Passage provided
[Start]
Deeper Neural Networks - Lab

Introduction

In this lab, we'll extend our neural networks knowledge further and add one hidden layer in our neural network.

We'll perform forward propagation, backward propagation, and work with activation functions we haven't used before: the hyperbolic tangent or "tanh" activation function. Let's get started!

Objectives

You will be able to:

  • Generate a random dataset
  • Graph a decision boundary for a 2 variable classifier
  • Create a Neural Net Classifier

Import packages and generate the data

Let's first start with importing the necessary libraries. We'll use plotting as well as numpy. Additionally, we'll generate our own data using scikit-learn, so we have to use that library as well.

# Code provided; just run this cell
# Package imports
import matplotlib
import matplotlib.pyplot as plt
import numpy as np
import sklearn
from sklearn.datasets import make_classification
import sklearn.linear_model

# Display plots inline and change default figure size
%matplotlib inline
matplotlib.rcParams['figure.figsize'] = (6.0, 6.0)

Next, let's generate our data. Scikit-learns enables the creation of simple toy datasets to visualize clustering and classification algorithms. One of them is called make_circles and generates a a large circle containing a smaller circle in 2D. make_circles-function has several arguments, but here we'll just use 2: n_samples and noise. We'll create a data set with 500 samples, and insert noise equal to 0.1.

#Code provided; just run this cell
# Generate a dataset and plot it
np.random.seed(123)
sample_size = 500
X, Y = sklearn.datasets.make_circles(n_samples = sample_size, noise = 0.1)
# Display plots inline and change default figure size
%matplotlib inline
matplotlib.rcParams['figure.figsize'] = (6.0, 6.0)
plt.scatter(X[:,0], X[:,1], s=20, c=Y, edgecolors="gray")

Note that we just generated to "classes": the yellow dots and the purple dots. The goal of this lab is to create a model which can create a so-called "decision boundry" to distinguish the smaller (yellow) circle from the larger (purple) one.

We'll build a neural network to do this. But first, let's build a logistic regression model and see how that model performs.
[End]
Dataset extract
[Start]
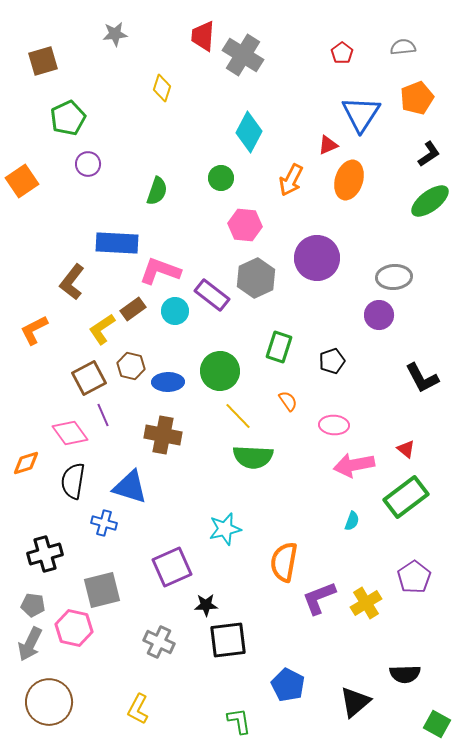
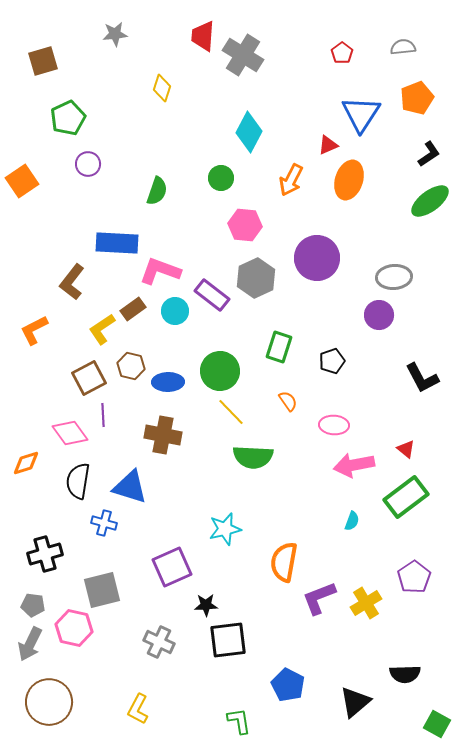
purple line at (103, 415): rotated 20 degrees clockwise
yellow line at (238, 416): moved 7 px left, 4 px up
black semicircle at (73, 481): moved 5 px right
[End]
Goals
1 – In the neural network lab, why is scikit-learn imported? Answer in one to three sentences.
2 – Rewrite the neural network lab from "Import packages and" to "library as well.", changing "numpy" to "NumPy".

Per-task outputs
1 – The lab generates its own data with scikit-learn, so that library has to be imported along with the plotting tools and numpy.

2 –
Import packages and generate the data

Let's first start with importing the necessary libraries. We'll use plotting as well as NumPy. Additionally, we'll generate our own data using scikit-learn, so we have to use that library as well.